Arqade Asked on January 15, 2021

Anyone who has played online has already experienced the block break lag. When you have slow connection, or when the server’s CPU is overwhelmed, the blocks you destroy will first reappear, then later on they pop out. Sometimes, they don’t actually pop out and you have to destroy them again. In multiplayer, the same thing applies to placing the blocks.

The thing is, that I experience this in single player game. It occurs randomly and as of now, I found no correlation with anything else (specific chunks, amount of mobs or entities…). Also, other things work perfectly and instantly:

  • no inventory lag
  • no item pickup lag
  • no monster desync lag (monsters are really where I see them)

I noticed one thing that is related though:

  • along with this issue, horse-riding is as slow as walking

So far, I have tried the following without results:

  • restarting the game
  • Changing version of JRE (java)
  • reducing video settings. The problem doesn’t reduce even if I set 2 chunk render distance

I made a youtube video which can be seen here:

7 Answers

I suggest using a lag-reducing tool like OptiFine. The latest version (as of posting time) is compatible with Minecraft 1.8.4. Try using the settings in that to eliminate the lag.

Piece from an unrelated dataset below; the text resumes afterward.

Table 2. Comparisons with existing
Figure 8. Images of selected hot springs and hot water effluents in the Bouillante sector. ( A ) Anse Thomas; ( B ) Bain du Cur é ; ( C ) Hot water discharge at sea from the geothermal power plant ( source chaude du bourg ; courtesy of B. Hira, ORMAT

Answered by lempamo on January 15, 2021

I do have that problem too! I fixed it when i reinstalled the game and turned VBO´s ON!

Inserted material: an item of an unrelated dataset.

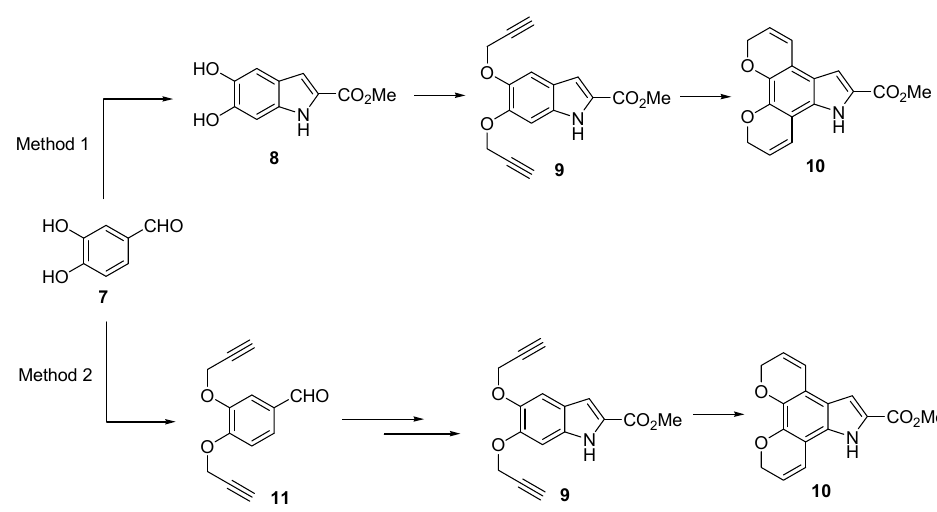
Figure 2. Two methods for the preparation of pyranoindole systems.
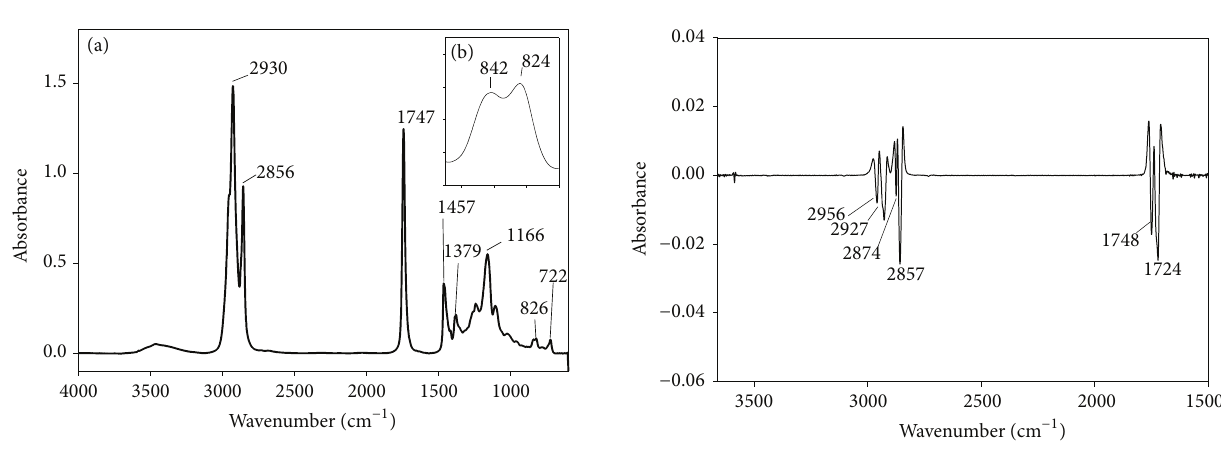
Figure 1: (a) FT-IR spectrum of the polyoxirane of milkweed oil; (b) epoxy absorption bands.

Answered by gggggg on January 15, 2021

I had the same problem, I fixed it by making sure Minecraft ran using the 'powerful Nvidia-processor' instead of the integrated graphics

Answered by Godsbane on January 15, 2021

For me it was the render distance on 16 chunks that triggered that awfull delay, below 16 everything was normal, maybe it is some video setting that triggers this kind of delay.

Answered by War Thunder on January 15, 2021

If you're willing to get technical, you can host a single-person dedicated server on your computer and join from that. You can use any render distance at that point, and it'll work fine.

Here's how to set one up.

Disclaimer, it does take slightly more CPU power than just a singleplayer world, so it's a bit of a trade-off.

Answered by AfterShock360 on January 15, 2021

I had a similar problem on my old computer. After I got a new one, I first started my old minecraft from a network share, and I had the same problem on my brand new computer.

After some tests I noticed, that the reason was my HDD was to old and to slow in read and write speed. After moving my minecraft directory on a other drive, the problem was solved (even on my old computer)

Answered by Radon8472 on January 15, 2021

You can experience this in singleplayer because in singleplayer you are playing on the server too. When you open the game to LAN, other players can join that server. Internal servers added on Minecraft 1.3

You can try moving Minecraft directory to a faster HDD/SSD, upgrading your CPU.